Fractal Geometry :: Fractals in Nature
What are Fractals?
A fractal is defined as a "rough or fragmented geometric shape that can be split into parts, each of which is (at least approximately) a reduced-size copy of the whole," according to their "discoverer" Benoit Mendelbrot (Nov. 20, 1924 – Oct. 14, 2010). In plain English this means that something is "self-similar," or at least generally like a zoomed in/out iteration of itself.
For instance, the tree on the right has fractal characteristics. If you were to zoom in on one of the large branches, it would look almost exactly like the whole tree. If you were to zoom in on one of the branches of that branch, it would also look similar to both the tree as a whole and the branch to which it is attached.
History of Fractals
The term "fractal" was coined by Benoit Mandelbrot in 1975, after much work in applied areas such as measurement of coastlines. Until then, the measurement of coastlines varied depending on the "size of your ruler." That is, the more exact you tried to measure the coastline, the "longer" it became, because you found more inlets and small features to measure. An example of the idea from Britain is shown to the right. Mandelbrot saw this problem and supposed that if one could measure the "roughness" of the shore, one could get a better measurement. He said that a line is 1 dimensional, and a shape is 2 dimensional. If there was something in between, say, 1 and 2, then maybe that could measure the "roughness of the shoreline." Mandelbrot proposed that it could be measured more precisely using self-similar iterated functions. This was also the beginnings of what came to be known as "fractal dimensionality."
He also encountered self-similarity when he as working at IBM and analyzing electronic "noise" in their communication equipment. He noticed that despite the time interval being studied (one day, hour, second) that the relative spacing of the noise was similar.
The Original Fractals
Before Mandelbrot really kicked the door open on fractals, there were a few mathematical problems that had been colloquially called "monsters" in the mathematics community. The first is known as the Cantor Set after German mathematician Georg Cantor. It is a line segment in which with each iteration, the middle third of the segment is removed. In standard Euclidean geometry and calculus, the whole line is removed, yet at the same time that can not be true. For example, if the line segment was measured between 0 and 1, no matter how many iterations are carried out, the value 1/4 is never eliminated.
Another early notable fractal is known as the Koch Set or Koch Snowflake. The fractal was made by German Helge von Koch in 1904. In a similar way to the Cantor Set, it presents a mathematical paradox. The snowflake starts as an equilateral triangle. This obviously has a finite perimeter. Each side then has the middle third of it removed and the other two sides of an equilateral triangle are added in. This is repeated infinitely. The paradox is that a clearly enclosed shape as a mathematically infinite perimeter. The first 5 iterations of the snowflake are shown twice in the video to the right.
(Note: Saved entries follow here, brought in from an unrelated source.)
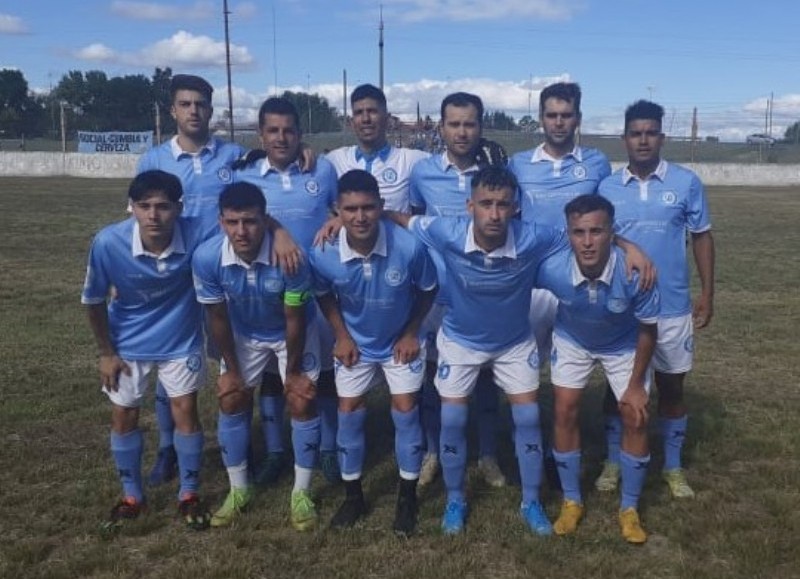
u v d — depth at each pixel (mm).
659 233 4719
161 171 4258
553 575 3902
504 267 4168
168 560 4066
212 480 5113
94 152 41875
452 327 4469
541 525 4363
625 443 4359
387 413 6328
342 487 4973
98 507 4590
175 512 4578
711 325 9383
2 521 4430
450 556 4070
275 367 4898
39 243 15727
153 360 4398
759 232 19406
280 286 4293
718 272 13438
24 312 9617
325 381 5016
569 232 4117
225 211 4098
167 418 5012
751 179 41188
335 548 4176
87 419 6039
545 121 4977
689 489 4828
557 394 4469
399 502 4449
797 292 11641
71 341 8289
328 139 44156
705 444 5562
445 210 5016
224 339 4398
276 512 4574
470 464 5324
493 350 4406
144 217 4109
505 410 6441
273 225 4336
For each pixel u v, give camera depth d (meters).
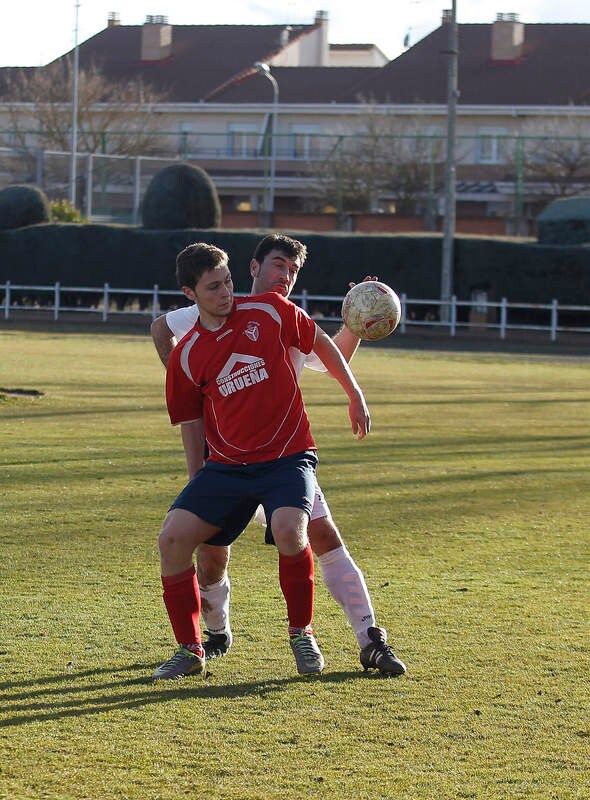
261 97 196.12
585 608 19.25
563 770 12.45
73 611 18.58
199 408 16.00
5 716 13.78
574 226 108.56
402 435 42.38
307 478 15.47
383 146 163.50
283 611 18.91
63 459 34.62
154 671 15.59
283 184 184.62
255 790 11.80
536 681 15.38
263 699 14.59
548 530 26.27
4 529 24.88
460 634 17.59
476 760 12.69
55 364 67.00
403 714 14.09
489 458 37.53
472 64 193.75
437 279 110.44
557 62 191.88
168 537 15.32
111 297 119.75
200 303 15.16
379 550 23.77
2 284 122.38
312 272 114.00
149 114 186.38
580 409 53.03
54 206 133.88
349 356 17.80
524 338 101.19
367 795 11.71
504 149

The third pre-Mandelbrot fractal is the Julia Set, named after the French mathematician Gaston Julia. While it involves spme complex math that I won't go into, a Julia set is basically a recurring iterated function. It was Julia's work with iterated functions that gave rise to the Mandelbrot set. The Mandelbrot set (seen at the beginning of the article) is a particular kind of Julia set and also the most famous mathematical fractal.
Fractals in Nature
Fractals are found in every corner of nature. They are found in the furthest reaches of the universe and the most minute details of our planet. Many different plants follow a fractal pattern for their growth. This has been found to be incredibly efficient in terms of allowing a relatively small amount of code to carry out incredibly complex and intricate tasks.
It is not just living things that can be represented by fractals. Fractals can be used to describe inorganic activity as well. Due to the geometry of water molecules, when water freezes into a snowflake, it invariable forms in a hexagonal arrangement. This arrangement is then repeated on each of the six arms or points, and so on. Electrical impulses follow a fractal pattern as well. Like the tree in the first illustration, the electrical impulse spreads like a tree, and each branch looks almost exactly like the pulse as a whole.
Another common natural element that is easily represented by fractals are mountains. These natural landscapes can be generated on a computer by relatively simple recursive programs. Most start with a triangle, then split that triangle into more triangles. The depth is adjusted randomly for each triangle, and is then split into more triangles. As the program repeats, the picture of a mountain emerges.
Fractals in the Rainforest-Start at 5:00
3:16-Fractals in Tornadoes
Fractals in Technology
In the 1990s, fractals were recognized for another ability. They could be used to receive multiple band widths of frequency in a very small enclosed space. Before this time, each band would have had to have a special antenna. However, the growing popularity of various features in cell phones made a multiple-antenna option unfeasible. The fractal antenna (one type seen to the right) solves the problem.